THE 7-PERSON CHAIR PYRAMID HIGH WIRE ACT (Der Vorfuhreffekt Theatre): 2016 Fringe review 35

7-person-high-wire

In THE 7-PERSON CHAIR PYRAMID HIGH WIRE ACT, a Smokey Robinson-loving yeti aims to win a dance contest, and a randomly chosen audience member delivers a love letter to the electromagnetic spectrum on behalf of a bat. There’s fact-checking on what should be considered a miracle or not, and if love actually exists. Characters take the forms of puppets, paper collages, humans, and lightbox drawings.

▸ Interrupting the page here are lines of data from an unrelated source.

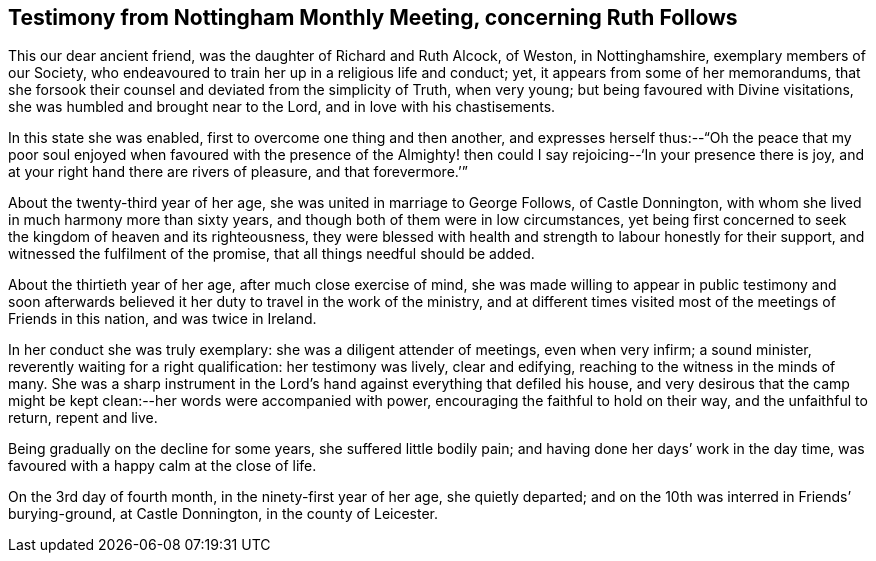 [short="Testimony from Nottingham Monthly Meeting"]
== Testimony from Nottingham Monthly Meeting, concerning Ruth Follows

This our dear ancient friend, was the daughter of Richard and Ruth Alcock, of Weston,
in Nottinghamshire, exemplary members of our Society,
who endeavoured to train her up in a religious life and conduct; yet,
it appears from some of her memorandums,
that she forsook their counsel and deviated from the simplicity of Truth,
when very young; but being favoured with Divine visitations,
she was humbled and brought near to the Lord, and in love with his chastisements.

In this state she was enabled, first to overcome one thing and then another,
and expresses herself thus:--"`Oh the peace that my poor soul enjoyed
when favoured with the presence of the Almighty! then could I say
rejoicing--'`In your presence there is joy,
and at your right hand there are rivers of pleasure, and that forevermore.`'`"

About the twenty-third year of her age, she was united in marriage to George Follows,
of Castle Donnington, with whom she lived in much harmony more than sixty years,
and though both of them were in low circumstances,
yet being first concerned to seek the kingdom of heaven and its righteousness,
they were blessed with health and strength to labour honestly for their support,
and witnessed the fulfilment of the promise, that all things needful should be added.

About the thirtieth year of her age, after much close exercise of mind,
she was made willing to appear in public testimony and soon afterwards
believed it her duty to travel in the work of the ministry,
and at different times visited most of the meetings of Friends in this nation,
and was twice in Ireland.

In her conduct she was truly exemplary: she was a diligent attender of meetings,
even when very infirm; a sound minister, reverently waiting for a right qualification:
her testimony was lively, clear and edifying,
reaching to the witness in the minds of many.
She was a sharp instrument in the Lord`'s hand against
everything that defiled his house,
and very desirous that the camp might be kept clean:--her
words were accompanied with power,
encouraging the faithful to hold on their way, and the unfaithful to return,
repent and live.

Being gradually on the decline for some years, she suffered little bodily pain;
and having done her days`' work in the day time,
was favoured with a happy calm at the close of life.

On the 3rd day of fourth month, in the ninety-first year of her age,
she quietly departed; and on the 10th was interred in Friends`' burying-ground,
at Castle Donnington, in the county of Leicester.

So, here’s the thing. Donna Oblongata, who also wrote the show, and Patrick Costello are impressive puppeteers and can make a trapdoor-laden, MacGyver-esque set seem larger than its 6’-by-3’ with their multi-character antics. The show’s plot lines blend together, and a few themes — love, human connection, defiant identity — run throughout. But it’s hard to describe what THE 7-PERSON CHAIR PYRAMID HIGH WIRE ACT is actually about. Maybe it’s the philosophical rantings and a title that references a 20th-century circus act that ended in tragedy, but is only referenced briefly in the show itself. Maybe that doesn’t matter. At the play’s end, warm fuzzies abound when Batticus and the electromagnetic spectrum share a tender moment — and that’s something in which everyone, regardless of whether love actually exists, can find purpose.

[Panorama, 5213 Grays Avenue] September 9-17, 2016; fringearts.com/7-person-chair-pyramid-high-wire-act.